Поняв, в чем дело, он подошел к Фролу:

— Фамилия?

— Живцов.

Старший лейтенант взглянул на его орден и медали и сказал:

— У нас все равны, Живцов, и боевые заслуги не могут служить преимуществом. Первым будет тот, кто станет лучше других учиться и отлично себя вести. Вам понятно?

— Понятно, — пробурчал Фрол, опускаясь в кресло.

Когда Фрола остригли, матрос построил нас и повел в баню. Она оказалась неподалеку, за углом.

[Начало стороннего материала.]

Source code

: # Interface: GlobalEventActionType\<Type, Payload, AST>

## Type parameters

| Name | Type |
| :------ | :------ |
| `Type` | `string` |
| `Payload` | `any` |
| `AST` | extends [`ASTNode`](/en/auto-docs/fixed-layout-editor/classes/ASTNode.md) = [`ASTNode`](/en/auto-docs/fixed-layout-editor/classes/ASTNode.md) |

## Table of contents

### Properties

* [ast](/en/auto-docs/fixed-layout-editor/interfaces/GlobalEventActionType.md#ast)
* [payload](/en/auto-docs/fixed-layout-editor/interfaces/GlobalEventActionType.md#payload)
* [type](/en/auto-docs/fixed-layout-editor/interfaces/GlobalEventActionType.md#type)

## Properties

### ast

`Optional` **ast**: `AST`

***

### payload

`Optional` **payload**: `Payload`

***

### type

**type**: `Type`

В бане было тепло. Все повеселели, разобрали веники, мочалки и шайки и опрометью кинулись в парильню. Я никогда не парился, но Фрол сказал, что это очень полезно и выгоняет простуду, и заставил меня залезть на верхнюю полку и похлестать его веником. Горячий воздух набрался мне в рот и ожег горло, но я все же стегал Фрола веником по покрасневшей спине и любовался, как к малиновой коже прилипают зеленые листочки. Фрол кряхтел от удовольствия, крякал и подбадривал:

— Давай, давай хлеще, хлеще! Слабосильный ты, что ли? А ну-ка, со всей силы наддай, как у нас на флоте!